Удивительно, что история слабовольного самоубийцы так тронула сердце сего гомероподобного мужа. Впрочем, не он один стал поклонником Гёте и его романа. Вся умеющая читать Европа сошла с ума, словно только и дожидалась, когда со страниц романа явится Вертер.
После издания переводов романа во Франции, Англии, Голландии, Италии, Швеции и России многие молодые люди из-за моды на неразделенную любовь и суицид свели счеты с жизнью. Идолопоклонство, названное вертеризмом, свело в могилу немало фанатов из вполне обеспеченных семей, не знавших чем занять себя. Покидали сей мир несчастные, заломив руки, в глубокой меланхолии, со слезами на глазах по своей несчастной судьбе, в синих фраках и желтых жилетах – совсем как Вертер!
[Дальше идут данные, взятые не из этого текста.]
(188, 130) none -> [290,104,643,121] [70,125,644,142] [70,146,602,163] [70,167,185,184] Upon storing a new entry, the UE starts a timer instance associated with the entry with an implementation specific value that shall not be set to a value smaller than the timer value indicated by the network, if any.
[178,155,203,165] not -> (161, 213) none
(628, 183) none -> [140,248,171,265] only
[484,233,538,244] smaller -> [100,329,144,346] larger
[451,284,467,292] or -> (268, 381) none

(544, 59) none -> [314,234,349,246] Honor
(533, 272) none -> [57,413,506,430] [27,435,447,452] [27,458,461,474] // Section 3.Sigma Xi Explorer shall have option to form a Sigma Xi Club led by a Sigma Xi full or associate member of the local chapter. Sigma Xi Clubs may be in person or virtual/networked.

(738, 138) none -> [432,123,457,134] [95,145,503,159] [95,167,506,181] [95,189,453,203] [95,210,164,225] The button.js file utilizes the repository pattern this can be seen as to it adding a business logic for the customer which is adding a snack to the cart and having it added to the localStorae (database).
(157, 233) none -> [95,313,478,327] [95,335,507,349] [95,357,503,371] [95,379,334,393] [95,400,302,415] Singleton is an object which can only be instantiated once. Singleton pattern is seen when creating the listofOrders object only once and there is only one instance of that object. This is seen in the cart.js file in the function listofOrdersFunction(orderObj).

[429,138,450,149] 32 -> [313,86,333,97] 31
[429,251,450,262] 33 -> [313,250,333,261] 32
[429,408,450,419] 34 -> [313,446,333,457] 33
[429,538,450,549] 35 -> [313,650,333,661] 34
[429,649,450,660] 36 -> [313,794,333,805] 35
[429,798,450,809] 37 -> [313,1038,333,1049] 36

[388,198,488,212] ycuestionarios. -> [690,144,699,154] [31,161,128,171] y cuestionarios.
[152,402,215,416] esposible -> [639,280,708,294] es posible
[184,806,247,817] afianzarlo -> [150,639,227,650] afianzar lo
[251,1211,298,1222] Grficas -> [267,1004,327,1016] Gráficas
Эпидемия самоубийств явилась для Гёте полной неожиданностью. Он, «отписавшись», думал освободиться от терзавшего его любовного недуга, «пережечь» себя, а незрелые юнцы восприняли письма как руководство к суициду. Поэт, увы, запоздало понял, что своим романом только подлил масла в огонь, раздуваемый интеллигенцией, ищущей в любом произведении искусства малейший намек на размывание критериев нравственного и безнравственного, желающей во что бы то ни стало переместить центр мира извне человека вовнутрь его, из человек разума сотворить человека чувства, отвратив его от Бога и приблизив к дьяволу.
Критика справедливо обрушилась на автора с обвинениями в разлагающем влиянии и поощрении болезненнойчувствительности. Церковь обвинила его в апологии самоубийства и кощунственном сопоставлении страданий Вертера со страданиями Христа. Многие собратья по перу также попрекали Гёте в «самоубийственной концовке» романа, причем довольно резко.
В 1787 г. вышло переработанное издание романа, где Гёте смягчил ряд критических пассажей в отношении тогдашнего немецкого общества и добавил материал, подчеркивающий душевное расстройство Вертера, чтобы отвратить читателей от следования его примеру – самоубийству.